> [INFORMATION GIVEN]:
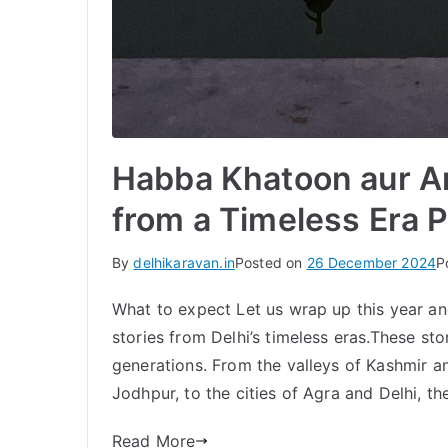
Habba Khatoon aur An
from a Timeless Era P
By
delhikaravan.in
Posted on
26 December 2024
P
What to expect Let us wrap up this year an
stories from Delhi’s timeless eras.These st
generations. From the valleys of Kashmir a
Jodhpur, to the cities of Agra and Delhi, th
Read More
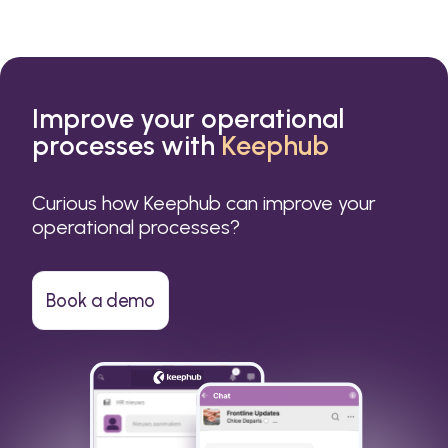
Improve your operational
processes with
Keephub
Curious how Keephub can improve your
operational processes?
Book a demo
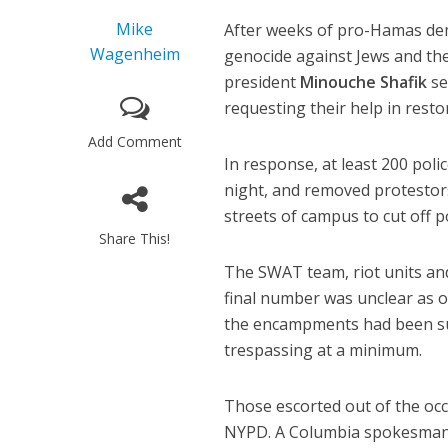
Mike
After weeks of pro-Hamas dem
Wagenheim
genocide against Jews and the
president
Minouche Shafik
se
requesting their help in resto
Add Comment
In response, at least 200 po
night, and removed protestors
streets of campus to cut off p
Share This!
The SWAT team, riot units and
final number was unclear as o
the encampments had been sus
trespassing at a minimum.
Those escorted out of the occ
NYPD. A Columbia spokesman s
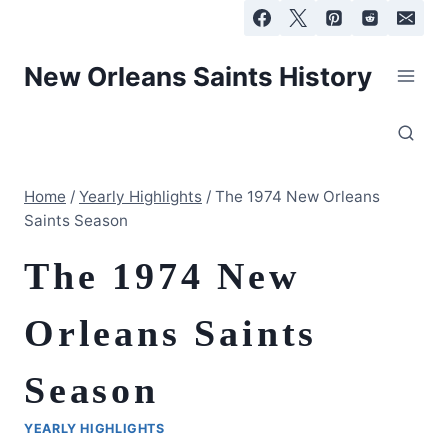
Skip
to
content
New Orleans Saints History
Home
/
Yearly Highlights
/
The 1974 New Orleans
Saints Season
The 1974 New
Orleans Saints
Season
YEARLY HIGHLIGHTS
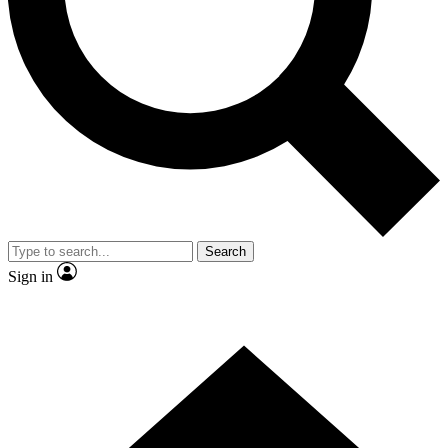
Contact me with news and offers from other Future brands
By submitting your information you agree to the
Terms & Conditions
and
Privacy Policy
and are aged 16 or over.
Search
Sign in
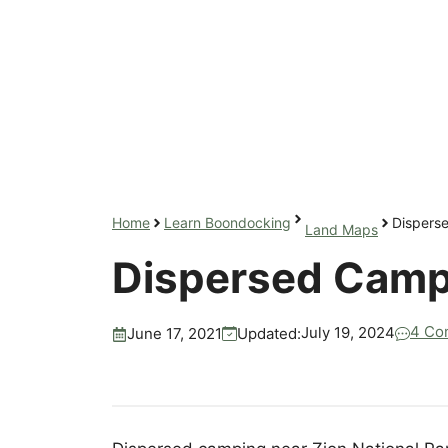
Home
Learn Boondocking
Dispers
Land Maps
Dispersed Campi
4 Co
July 19, 2024
Updated:
June 17, 2021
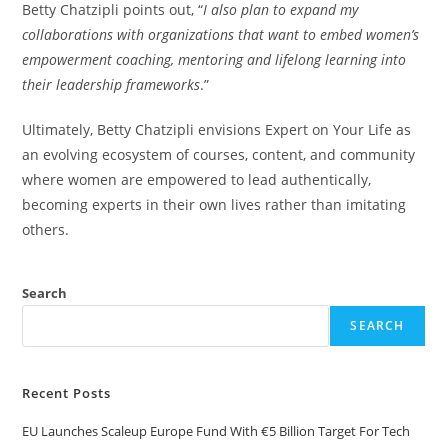
Betty Chatzipli points out, “
I also plan to expand my
collaborations with organizations that want to embed women’s
empowerment coaching, mentoring and lifelong learning into
their leadership frameworks
.”
Ultimately, Betty Chatzipli envisions Expert on Your Life as
an evolving ecosystem of courses, content, and community
where women are empowered to lead authentically,
becoming experts in their own lives rather than imitating
others.
Search
SEARCH
Recent Posts
EU Launches Scaleup Europe Fund With €5 Billion Target For Tech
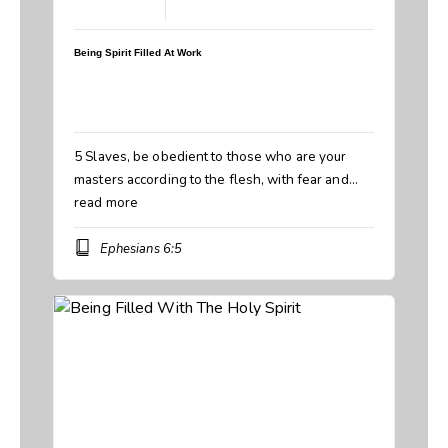
March 22, 2026
Being Spirit Filled At Work
Speaker:
Steve Breedlove
Topic:
Being Spirit Filled At Work
Book:
Ephesians
5 Slaves, be obedient to those who are your
masters according to the flesh, with fear and…
read more
Ephesians 6:5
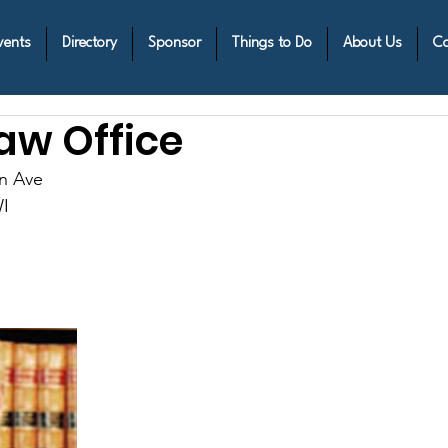
vents
Directory
Sponsor
Things to Do
About Us
Co
aw Office
n Ave
I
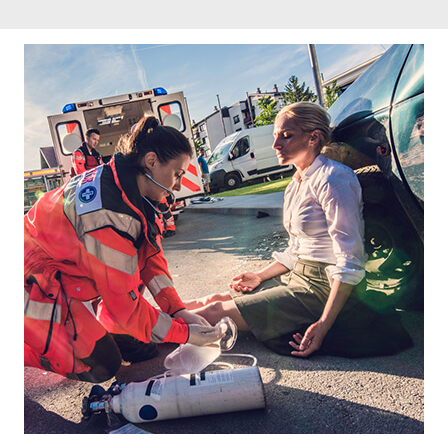
Footer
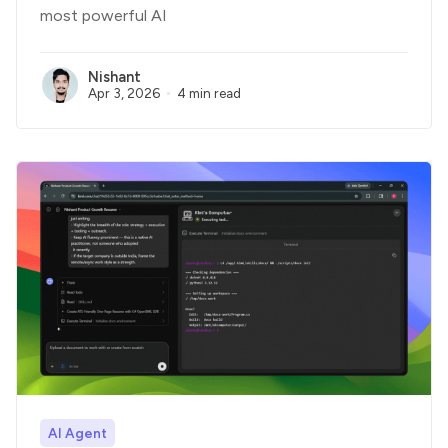
most powerful AI
Nishant
Apr 3, 2026
4 min read
AI Agent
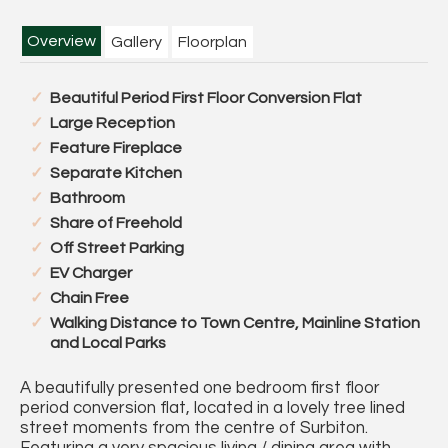
Overview
Gallery
Floorplan
Beautiful Period First Floor Conversion Flat
Large Reception
Feature Fireplace
Separate Kitchen
Bathroom
Share of Freehold
Off Street Parking
EV Charger
Chain Free
Walking Distance to Town Centre, Mainline Station
and Local Parks
A beautifully presented one bedroom first floor
period conversion flat, located in a lovely tree lined
street moments from the centre of Surbiton.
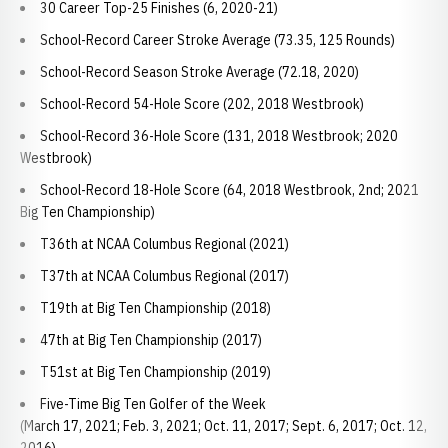
30 Career Top-25 Finishes (6, 2020-21)
School-Record Career Stroke Average (73.35, 125 Rounds)
School-Record Season Stroke Average (72.18, 2020)
School-Record 54-Hole Score (202, 2018 Westbrook)
School-Record 36-Hole Score (131, 2018 Westbrook; 2020
Westbrook)
School-Record 18-Hole Score (64, 2018 Westbrook, 2nd; 2021
Big Ten Championship)
T36th at NCAA Columbus Regional (2021)
T37th at NCAA Columbus Regional (2017)
T19th at Big Ten Championship (2018)
47th at Big Ten Championship (2017)
T51st at Big Ten Championship (2019)
Five-Time Big Ten Golfer of the Week
(March 17, 2021; Feb. 3, 2021; Oct. 11, 2017; Sept. 6, 2017; Oct. 12,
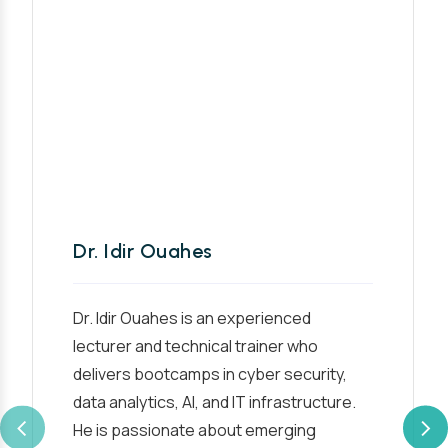
Dr. Idir Ouahes
Dr. Idir Ouahes is an experienced
lecturer and technical trainer who
delivers bootcamps in cyber security,
data analytics, AI, and IT infrastructure.
He is passionate about emerging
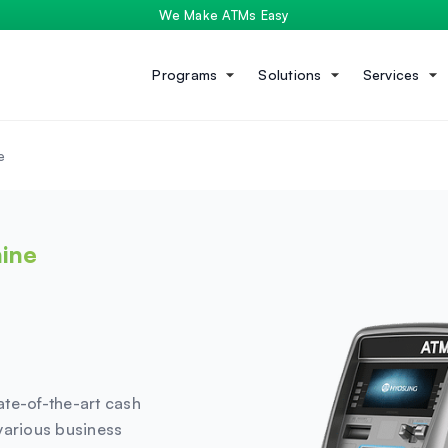
We Make ATMs Easy
Programs
Solutions
Services
e
ine
ate-of-the-art cash
various business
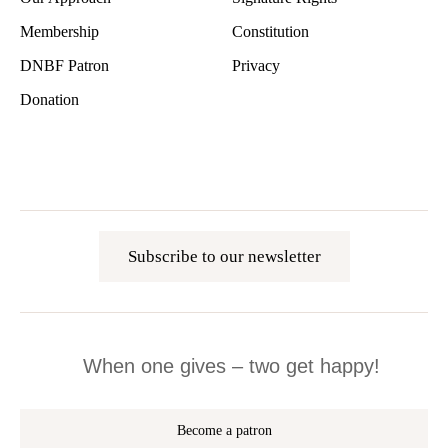
Membership
Constitution
DNBF Patron
Privacy
Donation
Subscribe to our newsletter
When one gives – two get happy!
Become a patron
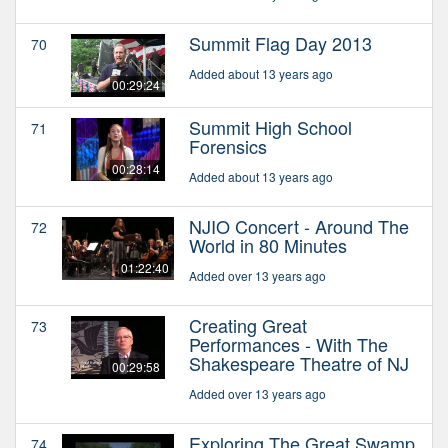
Summit Flag Day 2013
70
Added about 13 years ago
00:29:24
Summit High School
71
Forensics
00:28:14
Added about 13 years ago
NJIO Concert - Around The
72
World in 80 Minutes
01:22:40
Added over 13 years ago
Creating Great
73
Performances - With The
Shakespeare Theatre of NJ
00:29:58
Added over 13 years ago
Exploring The Great Swamp
74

> [TASK GOAL]: Set out every line of text in the material above as a numbered list, skipping blank lines and the bracketed picture markers.

> [TASK OUTPUT]:
1. Habba Khatoon aur An
2. from a Timeless Era P
3. By
4. delhikaravan.in
5. Posted on
6. 26 December 2024
7. P
8. What to expect Let us wrap up this year an
9. stories from Delhi’s timeless eras.These st
10. generations. From the valleys of Kashmir a
11. Jodhpur, to the cities of Agra and Delhi, th
12. Read More
13. Improve your operational
14. processes with
15. Keephub
16. Curious how Keephub can improve your
17. operational processes?
18. Book a demo
19. Mike
20. After weeks of pro-Hamas dem
21. Wagenheim
22. genocide against Jews and the
23. president
24. Minouche Shafik
25. se
26. requesting their help in resto
27. Add Comment
28. In response, at least 200 po
29. night, and removed protestors
30. streets of campus to cut off p
31. Share This!
32. The SWAT team, riot units and
33. final number was unclear as o
34. the encampments had been sus
35. trespassing at a minimum.
36. Those escorted out of the occ
37. NYPD. A Columbia spokesman s
38. Skip
39. to
40. content
41. New Orleans Saints History
42. Home
43. /
44. Yearly Highlights
45. /
46. The 1974 New Orleans
47. Saints Season
48. The 1974 New
49. Orleans Saints
50. Season
51. YEARLY HIGHLIGHTS
52. Contact me with news and offers from other Future brands
53. By submitting your information you agree to the
54. Terms & Conditions
55. and
56. Privacy Policy
57. and are aged 16 or over.
58. Search
59. Sign in
60. Home
61. Learn Boondocking
62. Dispers
63. Land Maps
64. Dispersed Campi
65. 4 Co
66. July 19, 2024
67. Updated:
68. June 17, 2021
69. Betty Chatzipli points out, “
70. I also plan to expand my
71. collaborations with organizations that want to embed women’s
72. empowerment coaching, mentoring and lifelong learning into
73. their leadership frameworks
74. .”
75. Ultimately, Betty Chatzipli envisions Expert on Your Life as
76. an evolving ecosystem of courses, content, and community
77. where women are empowered to lead authentically,
78. becoming experts in their own lives rather than imitating
79. others.
80. Search
81. SEARCH
82. Recent Posts
83. EU Launches Scaleup Europe Fund With €5 Billion Target For Tech
84. March 22, 2026
85. Being Spirit Filled At Work
86. Speaker:
87. Steve Breedlove
88. Topic:
89. Being Spirit Filled At Work
90. Book:
91. Ephesians
92. 5 Slaves, be obedient to those who are your
93. masters according to the flesh, with fear and…
94. read more
95. Ephesians 6:5
96. vents
97. Directory
98. Sponsor
99. Things to Do
100. About Us
101. Co
102. aw Office
103. n Ave
104. I
105. Footer
106. most powerful AI
107. Nishant
108. Apr 3, 2026
109. 4 min read
110. AI Agent
111. Overview
112. Gallery
113. Floorplan
114. Beautiful Period First Floor Conversion Flat
115. Large Reception
116. Feature Fireplace
117. Separate Kitchen
118. Bathroom
119. Share of Freehold
120. Off Street Parking
121. EV Charger
122. Chain Free
123. Walking Distance to Town Centre, Mainline Station
124. and Local Parks
125. A beautifully presented one bedroom first floor
126. period conversion flat, located in a lovely tree lined
127. street moments from the centre of Surbiton.
128. 30 Career Top-25 Finishes (6, 2020-21)
129. School-Record Career Stroke Average (73.35, 125 Rounds)
130. School-Record Season Stroke Average (72.18, 2020)
131. School-Record 54-Hole Score (202, 2018 Westbrook)
132. School-Record 36-Hole Score (131, 2018 Westbrook; 2020
133. Westbrook)
134. School-Record 18-Hole Score (64, 2018 Westbrook, 2nd; 2021
135. Big Ten Championship)
136. T36th at NCAA Columbus Regional (2021)
137. T37th at NCAA Columbus Regional (2017)
138. T19th at Big Ten Championship (2018)
139. 47th at Big Ten Championship (2017)
140. T51st at Big Ten Championship (2019)
141. Five-Time Big Ten Golfer of the Week
142. (March 17, 2021; Feb. 3, 2021; Oct. 11, 2017; Sept. 6, 2017; Oct. 12,
143. Dr. Idir Ouahes
144. Dr. Idir Ouahes is an experienced
145. lecturer and technical trainer who
146. delivers bootcamps in cyber security,
147. data analytics, AI, and IT infrastructure.
148. He is passionate about emerging
149. We Make ATMs Easy
150. Programs
151. Solutions
152. Services
153. e
154. ine
155. ate-of-the-art cash
156. various business
157. Membership
158. Constitution
159. DNBF Patron
160. Privacy
161. Donation
162. Subscribe to our newsletter
163. When one gives – two get happy!
164. Become a patron
165. Summit Flag Day 2013
166. 70
167. Added about 13 years ago
168. 00:29:24
169. Summit High School
170. 71
171. Forensics
172. 00:28:14
173. Added about 13 years ago
174. NJIO Concert - Around The
175. 72
176. World in 80 Minutes
177. 01:22:40
178. Added over 13 years ago
179. Creating Great
180. 73
181. Performances - With The
182. Shakespeare Theatre of NJ
183. 00:29:58
184. Added over 13 years ago
185. Exploring The Great Swamp
186. 74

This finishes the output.